Re: CRS specification (was: Re: ISA Core Location Vocabulary) from Frans Knibbe | Geodan on 2014-01-06 (public-locadd@w3.org from January 2014)

From: Frans Knibbe | Geodan <frans.knibbe@geodan.nl>
Date: Mon, 06 Jan 2014 16:38:32 +0100
To: Kostis Kyzirakos <Kostis.Kyzirakos@cwi.nl>
CC: LocAdd W3C CG Public Mailing list <public-locadd@w3.org>
Message-ID: <52CACDF8.1020703@geodan.nl>
Hello Kostis,

Yes, it is interesting! I continue below. I did remove some portions of 
older discussion, hopefully without destroying proper contexts.

Regards,
Frans

On 2014-01-06 14:40, Kostis Kyzirakos wrote:
> It is always interesting to exchange opinions :)

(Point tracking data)
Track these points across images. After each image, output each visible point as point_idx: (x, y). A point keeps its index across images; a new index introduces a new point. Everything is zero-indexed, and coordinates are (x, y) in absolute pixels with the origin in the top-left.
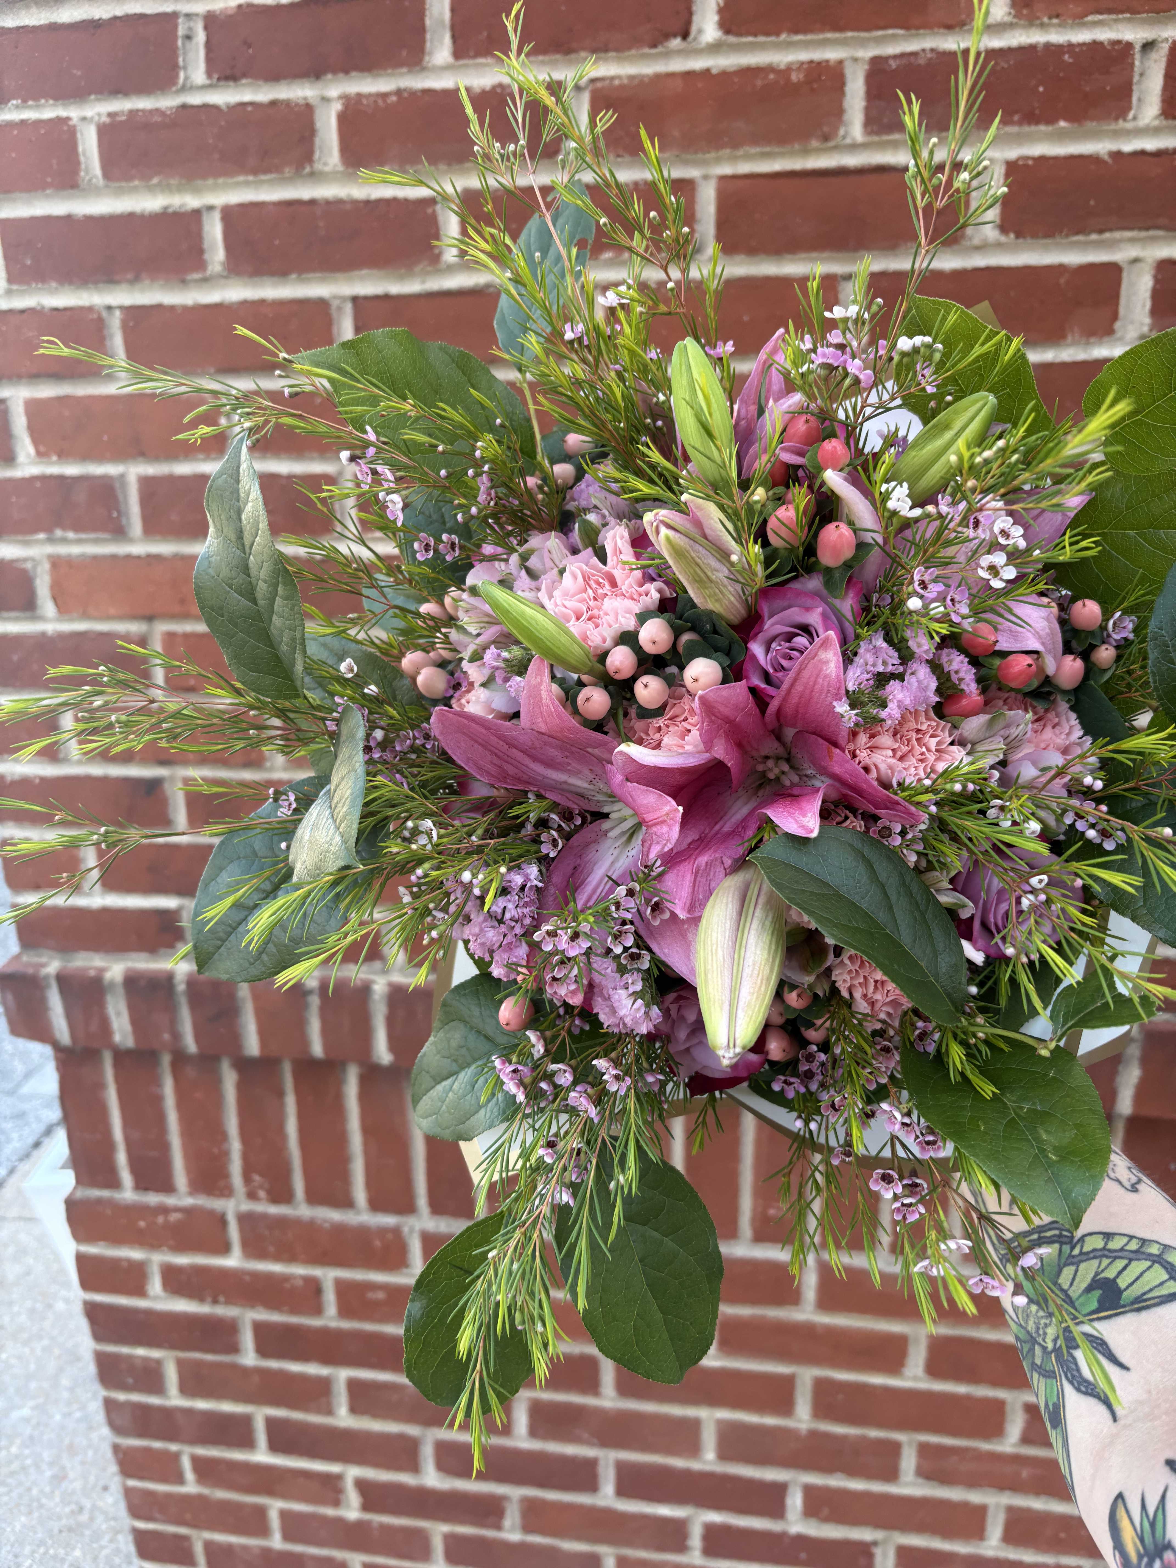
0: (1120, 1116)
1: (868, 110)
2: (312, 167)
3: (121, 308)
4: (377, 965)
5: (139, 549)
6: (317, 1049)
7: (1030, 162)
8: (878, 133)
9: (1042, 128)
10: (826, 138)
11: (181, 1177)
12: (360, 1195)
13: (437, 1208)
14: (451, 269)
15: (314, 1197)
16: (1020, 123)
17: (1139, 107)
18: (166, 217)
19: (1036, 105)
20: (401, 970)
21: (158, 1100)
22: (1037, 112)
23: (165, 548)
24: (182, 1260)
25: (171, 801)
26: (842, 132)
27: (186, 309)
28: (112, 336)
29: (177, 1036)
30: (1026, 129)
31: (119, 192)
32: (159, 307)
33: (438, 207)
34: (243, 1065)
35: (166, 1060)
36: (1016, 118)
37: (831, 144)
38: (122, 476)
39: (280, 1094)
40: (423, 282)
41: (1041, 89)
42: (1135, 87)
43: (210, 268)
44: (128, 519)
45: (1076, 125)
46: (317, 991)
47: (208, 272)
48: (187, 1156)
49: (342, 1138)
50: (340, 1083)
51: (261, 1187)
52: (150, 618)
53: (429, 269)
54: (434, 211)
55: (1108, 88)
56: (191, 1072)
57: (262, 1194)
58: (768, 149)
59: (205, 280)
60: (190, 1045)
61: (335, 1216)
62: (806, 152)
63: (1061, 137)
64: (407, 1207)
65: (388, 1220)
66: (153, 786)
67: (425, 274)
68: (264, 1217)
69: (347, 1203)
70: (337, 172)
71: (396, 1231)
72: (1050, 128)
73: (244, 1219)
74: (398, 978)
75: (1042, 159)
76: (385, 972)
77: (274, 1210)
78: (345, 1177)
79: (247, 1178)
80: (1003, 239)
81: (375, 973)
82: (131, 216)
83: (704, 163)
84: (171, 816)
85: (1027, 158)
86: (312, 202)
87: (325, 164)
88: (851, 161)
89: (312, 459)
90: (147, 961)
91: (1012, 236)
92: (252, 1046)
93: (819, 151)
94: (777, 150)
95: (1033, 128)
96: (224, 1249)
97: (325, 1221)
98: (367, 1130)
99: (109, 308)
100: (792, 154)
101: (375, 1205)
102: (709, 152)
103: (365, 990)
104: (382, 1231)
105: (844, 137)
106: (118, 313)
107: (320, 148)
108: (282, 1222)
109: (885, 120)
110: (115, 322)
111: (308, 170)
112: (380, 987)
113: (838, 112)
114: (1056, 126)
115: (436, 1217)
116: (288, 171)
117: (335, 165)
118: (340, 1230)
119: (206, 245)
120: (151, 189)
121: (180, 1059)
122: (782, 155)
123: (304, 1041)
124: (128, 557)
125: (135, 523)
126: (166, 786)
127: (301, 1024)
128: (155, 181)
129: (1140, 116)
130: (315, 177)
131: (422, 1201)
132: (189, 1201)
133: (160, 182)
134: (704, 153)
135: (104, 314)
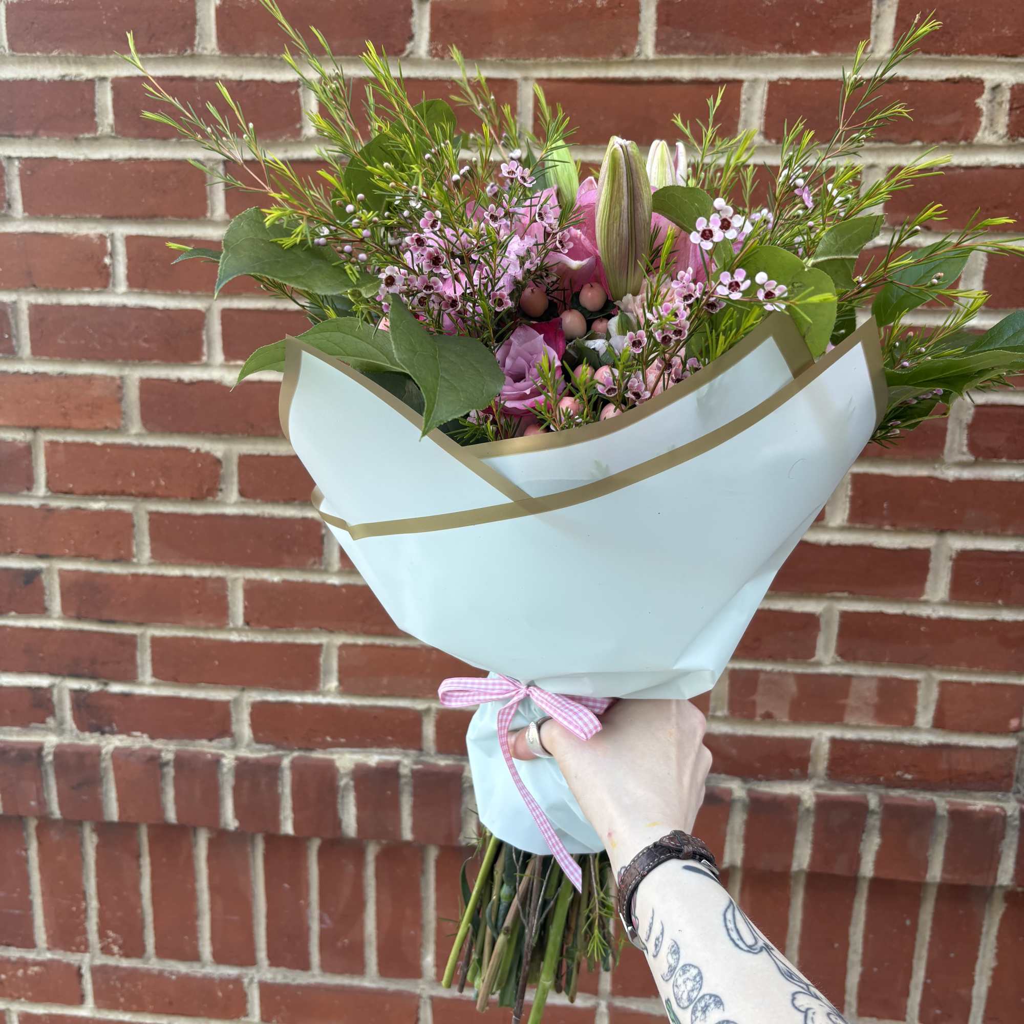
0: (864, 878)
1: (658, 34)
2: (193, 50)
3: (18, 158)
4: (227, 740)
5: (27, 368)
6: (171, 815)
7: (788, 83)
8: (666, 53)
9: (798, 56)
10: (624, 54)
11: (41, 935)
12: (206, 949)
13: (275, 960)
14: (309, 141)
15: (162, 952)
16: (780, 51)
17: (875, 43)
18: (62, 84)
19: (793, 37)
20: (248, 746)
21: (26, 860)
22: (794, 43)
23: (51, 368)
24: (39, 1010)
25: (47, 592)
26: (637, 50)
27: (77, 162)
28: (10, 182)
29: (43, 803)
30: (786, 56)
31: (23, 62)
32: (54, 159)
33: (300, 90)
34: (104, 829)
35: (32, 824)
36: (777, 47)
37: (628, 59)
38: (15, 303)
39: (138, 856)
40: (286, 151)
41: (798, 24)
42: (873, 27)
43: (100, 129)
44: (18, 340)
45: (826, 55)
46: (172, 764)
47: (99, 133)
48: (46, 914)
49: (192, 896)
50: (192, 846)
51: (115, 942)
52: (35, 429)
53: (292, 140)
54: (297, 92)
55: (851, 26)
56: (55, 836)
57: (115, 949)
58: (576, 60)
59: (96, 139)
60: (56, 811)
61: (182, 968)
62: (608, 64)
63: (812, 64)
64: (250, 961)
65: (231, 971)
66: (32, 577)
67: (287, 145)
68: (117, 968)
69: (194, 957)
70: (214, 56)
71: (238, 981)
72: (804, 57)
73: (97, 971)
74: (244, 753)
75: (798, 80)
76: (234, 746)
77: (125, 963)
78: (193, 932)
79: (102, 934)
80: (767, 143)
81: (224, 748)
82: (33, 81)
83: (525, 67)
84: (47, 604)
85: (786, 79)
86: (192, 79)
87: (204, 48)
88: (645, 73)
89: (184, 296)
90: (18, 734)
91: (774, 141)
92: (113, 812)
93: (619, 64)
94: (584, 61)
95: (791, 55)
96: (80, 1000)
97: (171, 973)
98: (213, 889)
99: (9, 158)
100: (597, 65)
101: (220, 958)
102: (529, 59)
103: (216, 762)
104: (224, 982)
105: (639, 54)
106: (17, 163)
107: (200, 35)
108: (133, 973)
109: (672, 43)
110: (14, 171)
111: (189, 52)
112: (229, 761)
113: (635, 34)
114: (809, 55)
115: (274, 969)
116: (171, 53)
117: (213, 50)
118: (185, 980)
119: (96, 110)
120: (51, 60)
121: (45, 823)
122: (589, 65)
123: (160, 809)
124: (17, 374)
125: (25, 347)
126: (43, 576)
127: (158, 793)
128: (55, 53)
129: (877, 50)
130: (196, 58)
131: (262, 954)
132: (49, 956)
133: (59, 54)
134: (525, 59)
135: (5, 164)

---

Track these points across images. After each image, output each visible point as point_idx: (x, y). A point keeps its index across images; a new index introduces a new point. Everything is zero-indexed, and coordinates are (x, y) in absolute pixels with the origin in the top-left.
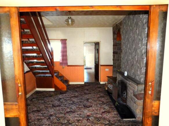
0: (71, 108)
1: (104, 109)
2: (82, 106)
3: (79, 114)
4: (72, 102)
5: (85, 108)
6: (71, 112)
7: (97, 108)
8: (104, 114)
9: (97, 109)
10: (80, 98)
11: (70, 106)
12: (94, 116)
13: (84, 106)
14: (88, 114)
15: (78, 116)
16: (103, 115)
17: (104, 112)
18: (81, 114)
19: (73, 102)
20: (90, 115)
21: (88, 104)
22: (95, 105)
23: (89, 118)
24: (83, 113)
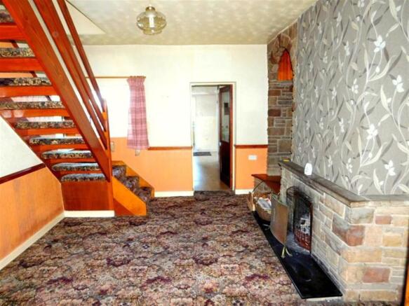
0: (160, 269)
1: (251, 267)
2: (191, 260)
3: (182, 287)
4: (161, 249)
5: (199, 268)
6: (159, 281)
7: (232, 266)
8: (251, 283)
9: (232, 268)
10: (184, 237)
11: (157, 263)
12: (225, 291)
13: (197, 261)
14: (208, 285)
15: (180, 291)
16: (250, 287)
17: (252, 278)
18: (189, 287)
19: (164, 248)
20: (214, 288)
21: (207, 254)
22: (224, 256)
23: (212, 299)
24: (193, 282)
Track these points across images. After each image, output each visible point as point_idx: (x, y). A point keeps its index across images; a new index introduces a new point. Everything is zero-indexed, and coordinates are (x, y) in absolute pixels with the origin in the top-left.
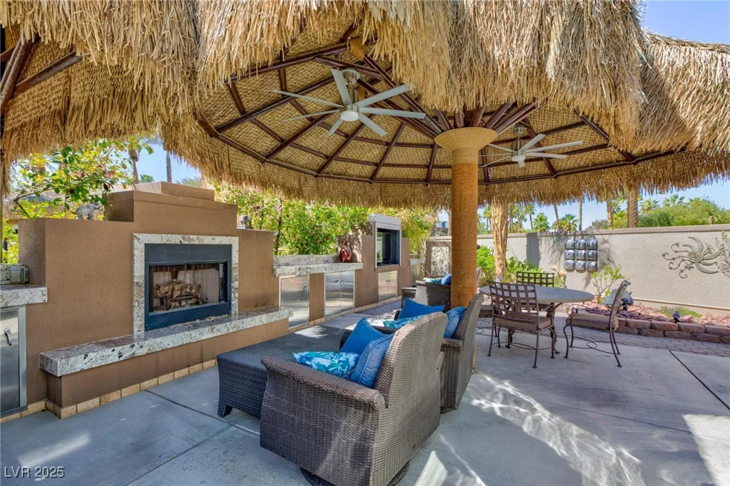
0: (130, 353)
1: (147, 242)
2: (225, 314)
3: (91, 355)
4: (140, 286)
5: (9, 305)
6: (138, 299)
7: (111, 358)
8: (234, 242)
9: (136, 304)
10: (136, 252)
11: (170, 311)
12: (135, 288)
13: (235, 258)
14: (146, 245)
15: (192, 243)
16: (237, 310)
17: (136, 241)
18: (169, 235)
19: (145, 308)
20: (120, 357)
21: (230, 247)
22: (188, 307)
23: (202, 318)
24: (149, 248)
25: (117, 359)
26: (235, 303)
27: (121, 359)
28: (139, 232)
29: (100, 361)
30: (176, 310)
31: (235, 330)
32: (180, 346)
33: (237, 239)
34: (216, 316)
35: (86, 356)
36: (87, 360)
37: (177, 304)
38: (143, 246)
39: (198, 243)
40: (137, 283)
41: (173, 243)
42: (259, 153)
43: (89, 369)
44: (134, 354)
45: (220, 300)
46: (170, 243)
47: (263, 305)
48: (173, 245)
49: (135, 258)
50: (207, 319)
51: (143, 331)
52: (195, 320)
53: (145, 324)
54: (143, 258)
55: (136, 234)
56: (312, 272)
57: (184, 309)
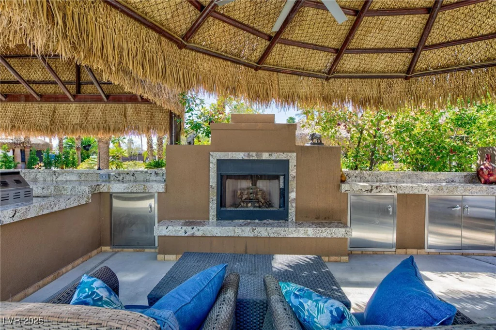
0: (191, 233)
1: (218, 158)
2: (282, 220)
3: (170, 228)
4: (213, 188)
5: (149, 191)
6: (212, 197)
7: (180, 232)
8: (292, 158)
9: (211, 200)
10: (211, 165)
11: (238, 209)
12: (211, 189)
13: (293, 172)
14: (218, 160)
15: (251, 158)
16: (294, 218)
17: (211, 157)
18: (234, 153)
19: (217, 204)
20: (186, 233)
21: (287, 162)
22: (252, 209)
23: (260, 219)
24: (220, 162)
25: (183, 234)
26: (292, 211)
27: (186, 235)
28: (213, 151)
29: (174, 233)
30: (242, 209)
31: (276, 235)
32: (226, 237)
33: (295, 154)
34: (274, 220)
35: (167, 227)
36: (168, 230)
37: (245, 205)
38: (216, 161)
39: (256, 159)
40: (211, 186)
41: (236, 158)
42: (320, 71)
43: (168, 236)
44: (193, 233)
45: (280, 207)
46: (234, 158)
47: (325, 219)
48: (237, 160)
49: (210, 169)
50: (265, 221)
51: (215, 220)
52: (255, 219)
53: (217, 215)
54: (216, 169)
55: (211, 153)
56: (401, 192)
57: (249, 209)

Instructions
(1) Copy the stretch of the CRS specification email from "Re: CRS specification" through "destroying proper contexts.".
(2) Based on the CRS specification email, decide whether each statement below agrees with it. Answer yes or no for each, and quote the words from the email that settle it.
(a) The message was sent to Kostis Kyzirakos.
(b) Frans says he kept every portion of the older discussion.
(c) The message is dated January 7, 2014.
(3) Go on with the CRS specification email from the point where it stops.

Activity answers
(1)
Re: CRS specification (was: Re: ISA Core Location Vocabulary) from Frans Knibbe | Geodan on 2014-01-06 (public-locadd@w3.org from January 2014)

From: Frans Knibbe | Geodan <frans.knibbe@geodan.nl>
Date: Mon, 06 Jan 2014 16:38:32 +0100
To: Kostis Kyzirakos <Kostis.Kyzirakos@cwi.nl>
CC: LocAdd W3C CG Public Mailing list <public-locadd@w3.org>
Message-ID: <52CACDF8.1020703@geodan.nl>
Hello Kostis,

Yes, it is interesting! I continue below. I did remove some portions of 
older discussion, hopefully without destroying proper contexts.

(2)
(a) Yes: "To: Kostis Kyzirakos <Kostis.Kyzirakos@cwi.nl>"
(b) No: "I did remove some portions of older discussion"
(c) No: "Date: Mon, 06 Jan 2014 16:38:32 +0100"

(3)
>
>>         I agree that a sequence of coordinates should be associated
>>         with a CRS. In my opinion, that is exactly what happens in
>>         the example I gave:
>>
>>
>>         ex1:myGeometry
>>             a ex2:geometry ;
>>             ex2:asWKT "POLYGON((97372 487152,97372 580407,149636
>>         580407,149636 487152,97372 487152))"^^ex2:wktLiteral ;
>>             ex2:CRS <http://www.opengis.net/def/crs/EPSG/0/28992>
>>         <http://www.opengis.net/def/crs/EPSG/0/28992> ;
>>
>>         This is based on the viewpoint of a geometry consisting of a
>>         sequence of coordinates and a CRS.  They are both properties
>>         of a geometry.
>>
>>
>>     What happens though if you merge the following graphs:
>>
>>     ex1:myGeometry ex2:asWKT "POLYGON((97372 487152,97372
>>     580407,149636 580407,149636 487152,97372 487152))"^^ex2:wktLiteral ;
>>                               ex2:CRS
>>     <http://www.opengis.net/def/crs/EPSG/0/28992>
>>     <http://www.opengis.net/def/crs/EPSG/0/28992> .
>>
>>     ex1:myGeometry ex2:asWKT " POLYGON((4.54103559631648
>>     52.369221013436,4.52469206625503
>>     53.2071950151372,5.30692041653441
>>     53.210266927542,5.30843905756704
>>     52.3722183594399,4.54103559631648
>>     52.369221013436))"^^ex2:wktLiteral ;
>>                               ex2:CRS
>>     <http://www.opengis.net/def/crs/EPSG/0/4326> .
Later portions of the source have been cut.